Notes: Session 2: Analytical data architecture
| Time (min) | Duration | Topic | Additional materials |
|---|---|---|---|
| 0–23 | 23 | Data warehouse | |
| 23–46 | 23 | ETL pipeline | |
| 46–68 | 22 | Dimensional modeling | |
| 68–90 | 22 | OLAP operations |
2026-03-30 lecture: 85 minutes (5 min short)
TODO
- Check for code-based example of ELT/ETL: https://proceedings.scipy.org/articles/wjjm7869
- Refer to the Davenport (2006) case: competing on analytics requires organizations to go beyond simple descriptive statistics. As such, traditional DWH may be the (historical) foundation for analytics.
- Clarify: OLTP <-> OLAP and OLTP -> ETL -> DWH -> OLAP
- Distinguish fact and dimension tables
- Learning objective: writing SQL queries!?
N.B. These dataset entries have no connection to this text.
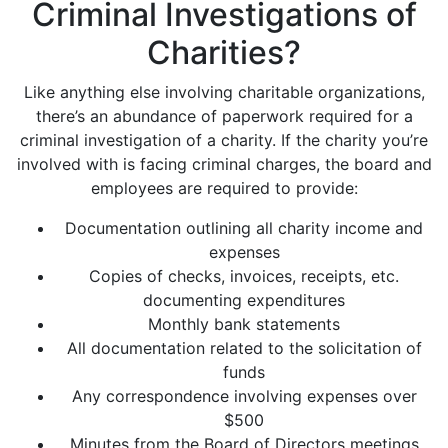
Criminal Investigations of
Charities?
Like anything else involving charitable organizations,
there’s an abundance of paperwork required for a
criminal investigation of a charity. If the charity you’re
involved with is facing criminal charges, the board and
employees are required to provide:
Documentation outlining all charity income and
expenses
Copies of checks, invoices, receipts, etc.
documenting expenditures
Monthly bank statements
All documentation related to the solicitation of
funds
Any correspondence involving expenses over
$500
Minutes from the Board of Directors meetings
- Illustrate: OLAP as a “systems approach”, notebooks as a more flexible data science approach
- Rotating hypercube: similar to rotating in tidy-data preparation?
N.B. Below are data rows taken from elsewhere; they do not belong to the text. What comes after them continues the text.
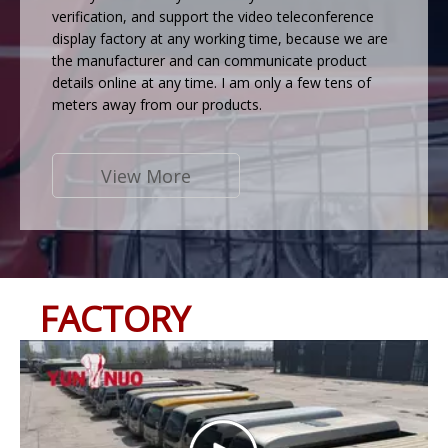
verification, and support the video teleconference
display factory at any working time, because we are
the manufacturer and can communicate product
details online at any time. I am only a few tens of
meters away from our products.
View More
FACTORY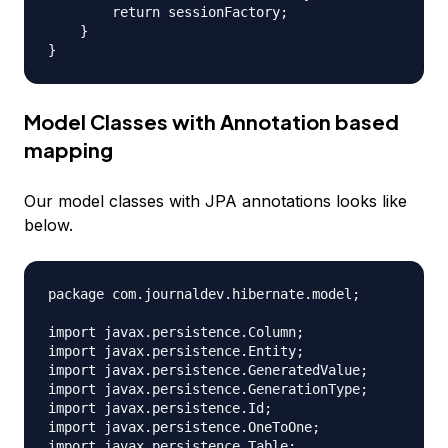
        return sessionFactory;

    }

Model Classes with Annotation based
mapping
Our model classes with JPA annotations looks like
below.
package com.journaldev.hibernate.model;

import javax.persistence.Column;

import javax.persistence.Entity;

import javax.persistence.GeneratedValue;

import javax.persistence.GenerationType;

import javax.persistence.Id;

import javax.persistence.OneToOne;

import javax.persistence.Table;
- Complete the exercise on paper? Provide a PDF version?
Summary/previous lectures
- Rise of analytics: descriptive/predictive/prescriptive, CRISP-DM
- Data preparation: variable types, data quality, structuring (what tools expect), clustering/k-means
- Tech. setup: Jupyter notebooks, Codespaces -> Almost completed data foundations, will start with modeling next session
DWH concept
Subject-oriented (Inmon): A DWH is organized around core business subjects (e.g., customer, product, sales), which correspond to facts and dimensions in a star schema. Instead of storing data separately across operational systems (e.g., CRM, billing, support), the DWH integrates them into unified subject areas—e.g., a Customer view combining purchases, interactions, payments, and demographics.
Modern analytics
DWH codifies data preparation procedures (all transformations, etc. we covered in the previous lecture), access to databases, metadata-knowledge. This could make DWH-evolution more efficient for organizations than replacing them with new systems in a greenfield-approach.
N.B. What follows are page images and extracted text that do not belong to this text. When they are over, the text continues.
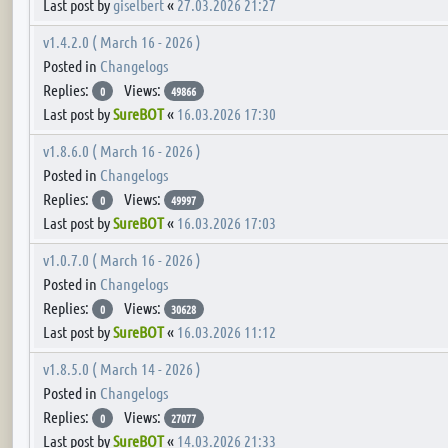
Last post by
giselbert
«
27.03.2026 21:27
v1.4.2.0 ( March 16 - 2026 )
Posted in
Changelogs
Replies:
Views:
0
49866
Last post by
SureBOT
«
16.03.2026 17:30
v1.8.6.0 ( March 16 - 2026 )
Posted in
Changelogs
Replies:
Views:
0
49997
Last post by
SureBOT
«
16.03.2026 17:03
v1.0.7.0 ( March 16 - 2026 )
Posted in
Changelogs
Replies:
Views:
0
30628
Last post by
SureBOT
«
16.03.2026 11:12
v1.8.5.0 ( March 14 - 2026 )
Posted in
Changelogs
Replies:
Views:
0
27077
Last post by
SureBOT
«
14.03.2026 21:33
Data quality issues could be discussed along DWH/ETL. E.g., transformations are in the transformation phase, incorrect data should be fixed in the source systems, for duplicates it depends (whether they are in or between-dataset duplicates)
Modern ML/analytics applications often operate as a layer on top of a DWH
Exercise
2026-03-30: 90 minutes (approx. 60 minutes for part 1+2 with discussion; 30 minutes for part 5/1+2; skipped remaining modelling/OLAP/Questions)
TODO:
- Do fact tables require a primary key?
- Can we add the same tuple multiple times?
- Check: is this handled by “artificial primary keys” (built-in)?
- Key question: why should time be a separate table?
- Creating a time dimension table is helpful to trigger database indexing (for efficient OLAP operations)
Part 2: lesson should be “extract time as table” and “integrate” class into wine.